*** Block opens ***

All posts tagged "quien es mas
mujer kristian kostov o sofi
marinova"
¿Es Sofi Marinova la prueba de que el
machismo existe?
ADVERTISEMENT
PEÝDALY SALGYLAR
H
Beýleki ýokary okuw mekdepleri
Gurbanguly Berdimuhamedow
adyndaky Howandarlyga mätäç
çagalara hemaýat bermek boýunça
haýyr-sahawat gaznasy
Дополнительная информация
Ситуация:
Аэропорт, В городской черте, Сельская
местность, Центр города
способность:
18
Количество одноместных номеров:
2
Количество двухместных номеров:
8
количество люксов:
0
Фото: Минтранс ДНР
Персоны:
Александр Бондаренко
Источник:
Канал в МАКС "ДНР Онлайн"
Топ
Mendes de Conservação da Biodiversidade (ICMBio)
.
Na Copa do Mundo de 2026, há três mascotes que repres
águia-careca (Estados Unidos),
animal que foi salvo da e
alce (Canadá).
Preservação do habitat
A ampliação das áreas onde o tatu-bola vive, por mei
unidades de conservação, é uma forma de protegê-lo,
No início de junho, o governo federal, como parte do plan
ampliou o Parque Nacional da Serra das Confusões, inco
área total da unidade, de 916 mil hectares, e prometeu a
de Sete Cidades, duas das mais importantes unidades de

*** Block closes ***

• **TASK DIRECTIONS**
This task calls for every entry above to be transcribed exactly.

• **SOLUTION**
All posts tagged "quien es mas
mujer kristian kostov o sofi
marinova"
¿Es Sofi Marinova la prueba de que el
machismo existe?
ADVERTISEMENT
PEÝDALY SALGYLAR
H
Beýleki ýokary okuw mekdepleri
Gurbanguly Berdimuhamedow
adyndaky Howandarlyga mätäç
çagalara hemaýat bermek boýunça
haýyr-sahawat gaznasy
Дополнительная информация
Ситуация:
Аэропорт, В городской черте, Сельская
местность, Центр города
способность:
18
Количество одноместных номеров:
2
Количество двухместных номеров:
8
количество люксов:
0
Фото: Минтранс ДНР
Персоны:
Александр Бондаренко
Источник:
Канал в МАКС "ДНР Онлайн"
Топ
Mendes de Conservação da Biodiversidade (ICMBio)
.
Na Copa do Mundo de 2026, há três mascotes que repres
águia-careca (Estados Unidos),
animal que foi salvo da e
alce (Canadá).
Preservação do habitat
A ampliação das áreas onde o tatu-bola vive, por mei
unidades de conservação, é uma forma de protegê-lo,
No início de junho, o governo federal, como parte do plan
ampliou o Parque Nacional da Serra das Confusões, inco
área total da unidade, de 916 mil hectares, e prometeu a
de Sete Cidades, duas das mais importantes unidades de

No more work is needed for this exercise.